Restaurants are a thin margin business so any percentage point of savings or increased business can be a difference maker. Mogavero details how the data can be used to make ordering more efficient, to better utilize the wait staff and cooks, to have ingredients and beer on hand when it is needed. Most importantly, it tells you what dishes are selling and which are not.

Interspersed amongst the success stories is a gut wrenching (in a good way) culinary tour that could double as itinerary for the food hearty traveler to New York.

The book travels from new York to New Orleans and Las Vegas to Downtown Disney in Anaheim with tales of how the numbers helped restaurants of all different varieties.

My favorite section was the details of the most common scams that waiters and waitresses could pull to put a little extra coin in their pocket. Next time you order ice tea or coffee, check out your bill.
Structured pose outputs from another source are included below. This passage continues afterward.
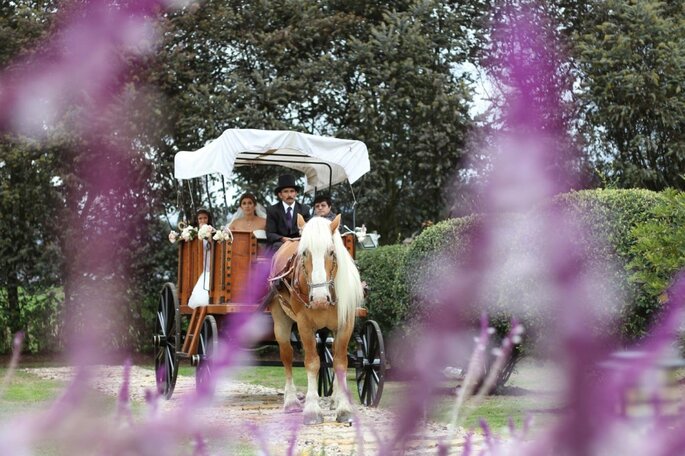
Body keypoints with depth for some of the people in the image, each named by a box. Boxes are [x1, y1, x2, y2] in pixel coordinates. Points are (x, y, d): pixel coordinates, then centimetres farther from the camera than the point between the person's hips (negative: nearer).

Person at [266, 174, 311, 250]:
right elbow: (270, 235, -1)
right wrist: (282, 239, -22)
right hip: (280, 243, -1)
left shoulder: (304, 209, 10)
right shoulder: (272, 210, 5)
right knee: (278, 246, -36)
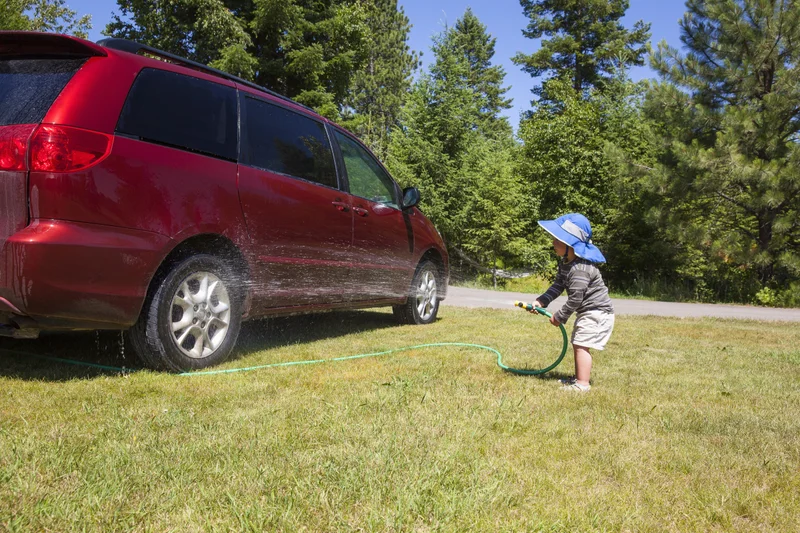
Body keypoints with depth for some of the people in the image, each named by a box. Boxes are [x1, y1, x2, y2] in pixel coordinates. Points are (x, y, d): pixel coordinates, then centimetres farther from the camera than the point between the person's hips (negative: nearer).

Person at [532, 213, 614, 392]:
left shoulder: (580, 269, -29)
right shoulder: (565, 263, 3)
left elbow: (575, 298, -26)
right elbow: (558, 285, 6)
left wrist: (560, 317, -15)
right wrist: (541, 301, -7)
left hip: (597, 312, -11)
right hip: (586, 312, 11)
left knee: (581, 345, -12)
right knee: (578, 344, 18)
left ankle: (582, 384, -7)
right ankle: (579, 377, 30)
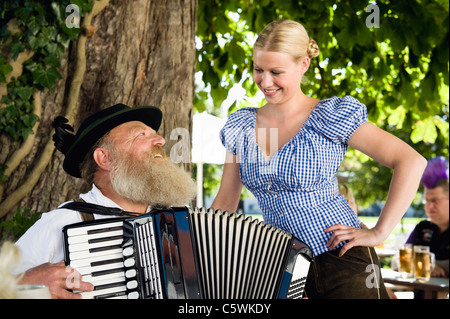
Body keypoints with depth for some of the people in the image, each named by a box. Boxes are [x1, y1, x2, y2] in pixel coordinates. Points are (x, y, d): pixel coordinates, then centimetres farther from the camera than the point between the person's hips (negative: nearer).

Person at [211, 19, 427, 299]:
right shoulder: (241, 127, 6)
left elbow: (412, 162, -11)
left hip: (341, 260, -4)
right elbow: (225, 202, 12)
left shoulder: (330, 118, -9)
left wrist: (380, 232, -14)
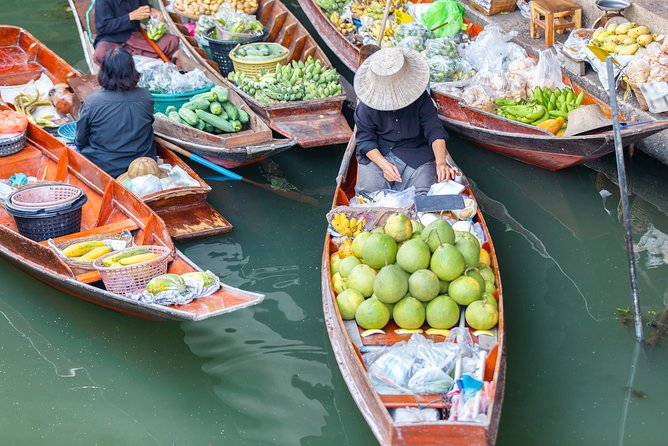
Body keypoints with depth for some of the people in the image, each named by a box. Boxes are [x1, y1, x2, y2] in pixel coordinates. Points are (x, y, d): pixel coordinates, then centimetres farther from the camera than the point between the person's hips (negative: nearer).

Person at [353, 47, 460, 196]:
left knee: (424, 191, -23)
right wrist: (384, 165, -23)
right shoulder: (366, 106, -9)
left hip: (415, 152, 1)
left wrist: (441, 162, -26)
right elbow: (365, 140, -6)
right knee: (370, 189, -26)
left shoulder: (420, 98, -8)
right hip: (378, 154, -1)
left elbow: (434, 131, -10)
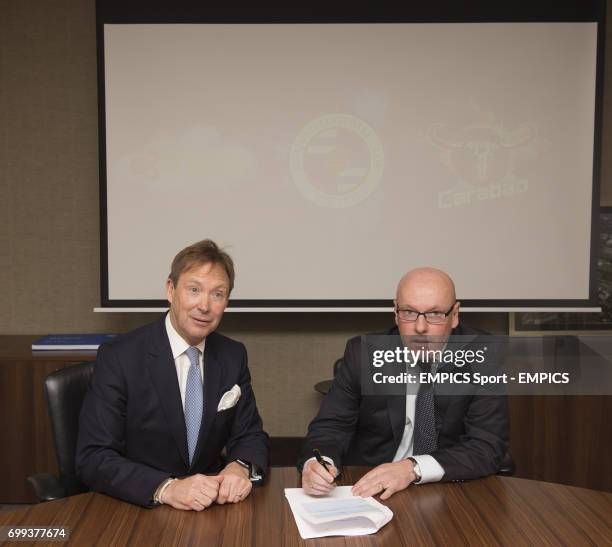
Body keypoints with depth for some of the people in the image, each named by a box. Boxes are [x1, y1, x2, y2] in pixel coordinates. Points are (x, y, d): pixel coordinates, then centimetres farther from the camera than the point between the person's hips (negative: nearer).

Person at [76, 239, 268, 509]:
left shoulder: (233, 356, 2)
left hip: (210, 505, 3)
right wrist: (167, 488, -29)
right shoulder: (118, 358, -12)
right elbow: (92, 459, -15)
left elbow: (250, 435, 6)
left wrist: (241, 467, -17)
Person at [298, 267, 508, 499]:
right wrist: (316, 463, -26)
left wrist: (413, 468, -27)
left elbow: (488, 447, -13)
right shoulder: (363, 354, -5)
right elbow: (331, 426, -3)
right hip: (367, 490, 0)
How to track the sales by day and adjust accordingly seems really easy when explained but I had never thought of it before.

From the craft beer perspective, I found it heartening that Mogavero has identified, I think correctly, that restaurants today will need at least a decent craft beer list not handed down by a distributor but customized for the neighborhood and the customers.

Anyone with a passing interest in foodie business will lap this book up.

Thanks to Blogging for Books and NetGalley for bringing this book to my attention.